Virginia AG threatens legal action on behalf of James Madison football

McAfee calls out NCAA for 'dumb' James Madison decision (2:23)

Pat McAfee blasts the NCAA for denying James Madison's petition to compete in postseason football. (2:23)

A law firm engaged by Virginia Attorney General Jason Miyares on Wednesday sent a demand letter to the NCAA, obtained by ESPN, that threatens legal action if James Madison's "exclusion from bowl consideration in 2023" isn't reversed.

The letter was sent in advance of the decision by the NCAA on Wednesday night to deny James Madison a postseason waiver approval. It asks for a response by noon on Friday.

The Dukes are 10-0 and ranked No. 18 in the latest AP Top 25 poll. They have not been included yet in the College Football Playoff rankings because they aren't eligible for the postseason.

"We are prepared to act on behalf of JMU in the unfortunate circumstance that JMU's request for relief is not timely approved," said the letter, obtained by ESPN on Thursday. "Specifically, JMU is prepared to promptly file a lawsuit in the Western District of Virginia asserting that the bowl ban violates the antitrust and, potentially, other laws."

The NCAA's decision Wednesday effectively ends JMU's chances in playing in a New Year's Six bowl game, as the Dukes cannot be a conference champion and therefore would not qualify. There is a chance that JMU could play in a lower-profile bowl, however, as it could fill a spot if there are not enough bowl-eligible teams.

"The facts here haven't changed regarding JMU," College Football Playoff executive director Bill Hancock said Wednesday night. "The committee considers all teams that are eligible to play in the postseason, and that's where things stand."

Miyares' office announced Wednesday night the state attorney general office was disappointed in the decision and exploring legal options.

In a statement to ESPN on Thursday, Miyares called the NCAA's decision "extremely disappointing."

"[The NCAA] demonstrates that they, once again, ignore the best interests of our nation's student-athletes," Miyares statement said. "The NCAA has made an arbitrary and capricious decision that has an anti-competitive and profoundly negative impact on student-athletes, JMU, the Commonwealth of Virginia, and collegiate football as a whole."

Miyares also referenced the potential economic benefit to the school, which is a state university.

"This injustice transcends athletics, and should not be allowed to stand," Miyares said. "After repeated warnings to the NCAA, they still refuse to do what is right.

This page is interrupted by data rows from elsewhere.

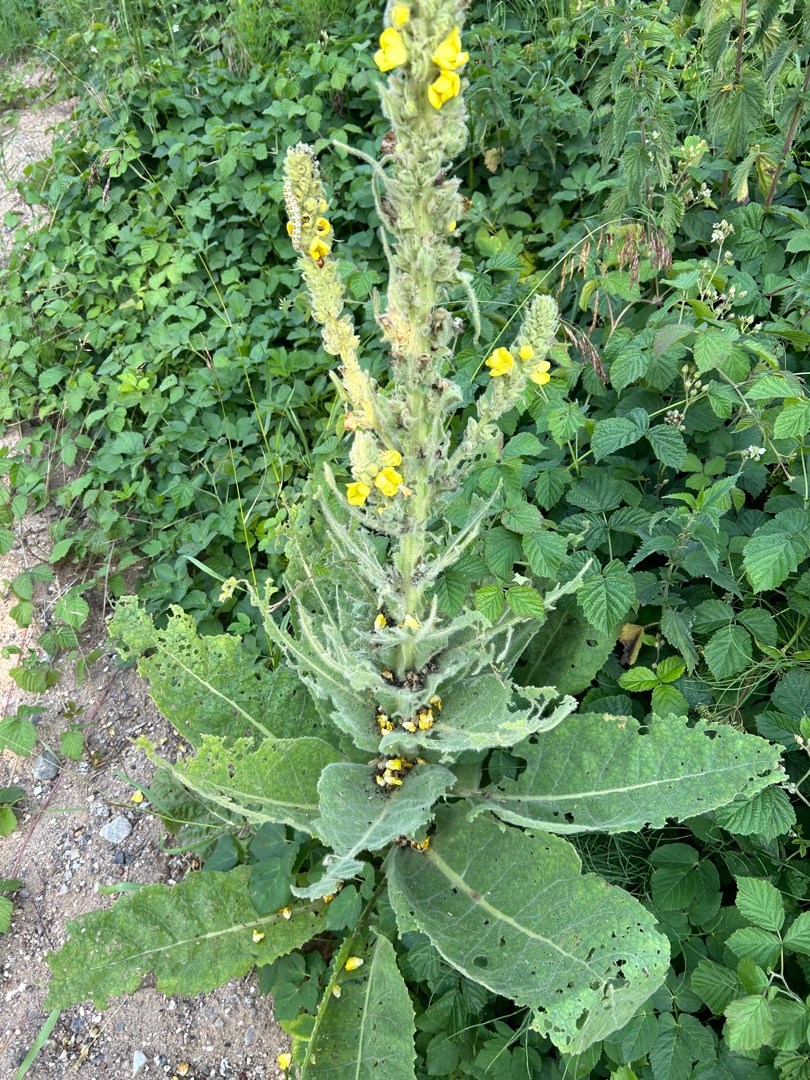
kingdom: Plantae
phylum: Tracheophyta
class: Magnoliopsida
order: Lamiales
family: Scrophulariaceae
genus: Verbascum
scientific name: Verbascum densiflorum
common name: Uldbladet kongelys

Therefore, I am prepared to expose the NCAA's unlawful conduct and seek justice for James Madison University through litigation, provided the University authorize me to do so."

The letter sent to the NCAA states that a potential lawsuit would prove an "unreasonable restraint of trade in the market" and cites the Sherman Act and Virginia Antitrust Act. It calls the banning of teams from the postseason during NCAA transitions "unnecessary," from "both a practical and legal perspective."

JMU is in the second year of a transition from the FCS to the FBS and in its second season of full Sun Belt competition in football. If there's no change in the rule, the school will be eligible for postseason play next year.

The letter lays the groundwork for an antitrust lawsuit.

"Whether analyzed under a 'quick look' or full rule of reason analysis, the end result is likely to be the same: the rule is anticompetitive, prohibiting more qualified teams from competing in bowl games to the advantage of incumbents in the market without any procompetitive justification to support it," the letter states.

On Wednesday, after four NCAA committees met and eventually turned down postseason waivers for JMU and two other schools, the NCAA released a statement.

"Requirements for members transitioning into FBS are based on factors beyond athletics performance," the NCAA board of directors administrative committee said in the statement. "They are intended to ensure schools are properly evaluating their long-term sustainability in the subdivision."

The NCAA added that if Division I members don't think the transition requirements are appropriate, the concerns should be addressed through rule changes as opposed to waiver requests.